- [Exercise]
Write out each entry, exactly the way it appears.

┌─ Data records

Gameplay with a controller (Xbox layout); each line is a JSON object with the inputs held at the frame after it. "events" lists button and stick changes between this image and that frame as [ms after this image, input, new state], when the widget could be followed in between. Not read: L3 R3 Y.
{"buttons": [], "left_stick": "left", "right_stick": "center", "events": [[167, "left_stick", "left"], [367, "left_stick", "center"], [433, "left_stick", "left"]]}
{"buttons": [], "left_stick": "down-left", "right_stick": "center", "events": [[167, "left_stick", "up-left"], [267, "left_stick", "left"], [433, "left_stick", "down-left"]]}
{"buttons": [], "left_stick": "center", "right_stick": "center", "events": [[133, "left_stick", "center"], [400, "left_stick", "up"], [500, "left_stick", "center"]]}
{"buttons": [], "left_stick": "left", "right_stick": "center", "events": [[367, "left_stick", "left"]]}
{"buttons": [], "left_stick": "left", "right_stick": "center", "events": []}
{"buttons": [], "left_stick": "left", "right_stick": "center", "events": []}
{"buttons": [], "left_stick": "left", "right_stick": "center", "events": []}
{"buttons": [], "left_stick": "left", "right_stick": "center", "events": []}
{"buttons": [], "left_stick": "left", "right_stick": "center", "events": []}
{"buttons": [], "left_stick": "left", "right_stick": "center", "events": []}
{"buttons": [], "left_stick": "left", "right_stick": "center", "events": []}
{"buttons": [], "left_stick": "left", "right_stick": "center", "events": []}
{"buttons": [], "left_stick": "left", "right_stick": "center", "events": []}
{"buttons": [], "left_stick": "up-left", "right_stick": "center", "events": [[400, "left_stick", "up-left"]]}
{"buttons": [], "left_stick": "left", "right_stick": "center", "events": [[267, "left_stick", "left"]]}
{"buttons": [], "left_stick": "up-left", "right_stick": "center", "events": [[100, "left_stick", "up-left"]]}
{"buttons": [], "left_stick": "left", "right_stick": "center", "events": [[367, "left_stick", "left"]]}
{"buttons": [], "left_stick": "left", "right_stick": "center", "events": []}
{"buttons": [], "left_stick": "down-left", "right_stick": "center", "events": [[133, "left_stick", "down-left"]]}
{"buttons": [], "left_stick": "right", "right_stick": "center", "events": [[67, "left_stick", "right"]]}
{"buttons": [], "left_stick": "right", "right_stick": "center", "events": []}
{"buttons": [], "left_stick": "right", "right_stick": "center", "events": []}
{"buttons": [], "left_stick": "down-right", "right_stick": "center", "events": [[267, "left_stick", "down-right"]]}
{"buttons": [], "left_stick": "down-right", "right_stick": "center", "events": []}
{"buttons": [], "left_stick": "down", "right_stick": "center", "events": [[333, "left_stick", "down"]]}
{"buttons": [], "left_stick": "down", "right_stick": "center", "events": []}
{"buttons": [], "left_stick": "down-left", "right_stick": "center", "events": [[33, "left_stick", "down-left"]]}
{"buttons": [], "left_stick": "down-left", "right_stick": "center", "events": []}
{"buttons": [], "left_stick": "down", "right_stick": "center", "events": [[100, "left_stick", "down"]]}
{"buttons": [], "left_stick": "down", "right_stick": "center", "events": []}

└─

- [Exercise result]
Gameplay with a controller (Xbox layout); each line is a JSON object with the inputs held at the frame after it. "events" lists button and stick changes between this image and that frame as [ms after this image, input, new state], when the widget could be followed in between. Not read: L3 R3 Y.
{"buttons": [], "left_stick": "left", "right_stick": "center", "events": [[167, "left_stick", "left"], [367, "left_stick", "center"], [433, "left_stick", "left"]]}
{"buttons": [], "left_stick": "down-left", "right_stick": "center", "events": [[167, "left_stick", "up-left"], [267, "left_stick", "left"], [433, "left_stick", "down-left"]]}
{"buttons": [], "left_stick": "center", "right_stick": "center", "events": [[133, "left_stick", "center"], [400, "left_stick", "up"], [500, "left_stick", "center"]]}
{"buttons": [], "left_stick": "left", "right_stick": "center", "events": [[367, "left_stick", "left"]]}
{"buttons": [], "left_stick": "left", "right_stick": "center", "events": []}
{"buttons": [], "left_stick": "left", "right_stick": "center", "events": []}
{"buttons": [], "left_stick": "left", "right_stick": "center", "events": []}
{"buttons": [], "left_stick": "left", "right_stick": "center", "events": []}
{"buttons": [], "left_stick": "left", "right_stick": "center", "events": []}
{"buttons": [], "left_stick": "left", "right_stick": "center", "events": []}
{"buttons": [], "left_stick": "left", "right_stick": "center", "events": []}
{"buttons": [], "left_stick": "left", "right_stick": "center", "events": []}
{"buttons": [], "left_stick": "left", "right_stick": "center", "events": []}
{"buttons": [], "left_stick": "up-left", "right_stick": "center", "events": [[400, "left_stick", "up-left"]]}
{"buttons": [], "left_stick": "left", "right_stick": "center", "events": [[267, "left_stick", "left"]]}
{"buttons": [], "left_stick": "up-left", "right_stick": "center", "events": [[100, "left_stick", "up-left"]]}
{"buttons": [], "left_stick": "left", "right_stick": "center", "events": [[367, "left_stick", "left"]]}
{"buttons": [], "left_stick": "left", "right_stick": "center", "events": []}
{"buttons": [], "left_stick": "down-left", "right_stick": "center", "events": [[133, "left_stick", "down-left"]]}
{"buttons": [], "left_stick": "right", "right_stick": "center", "events": [[67, "left_stick", "right"]]}
{"buttons": [], "left_stick": "right", "right_stick": "center", "events": []}
{"buttons": [], "left_stick": "right", "right_stick": "center", "events": []}
{"buttons": [], "left_stick": "down-right", "right_stick": "center", "events": [[267, "left_stick", "down-right"]]}
{"buttons": [], "left_stick": "down-right", "right_stick": "center", "events": []}
{"buttons": [], "left_stick": "down", "right_stick": "center", "events": [[333, "left_stick", "down"]]}
{"buttons": [], "left_stick": "down", "right_stick": "center", "events": []}
{"buttons": [], "left_stick": "down-left", "right_stick": "center", "events": [[33, "left_stick", "down-left"]]}
{"buttons": [], "left_stick": "down-left", "right_stick": "center", "events": []}
{"buttons": [], "left_stick": "down", "right_stick": "center", "events": [[100, "left_stick", "down"]]}
{"buttons": [], "left_stick": "down", "right_stick": "center", "events": []}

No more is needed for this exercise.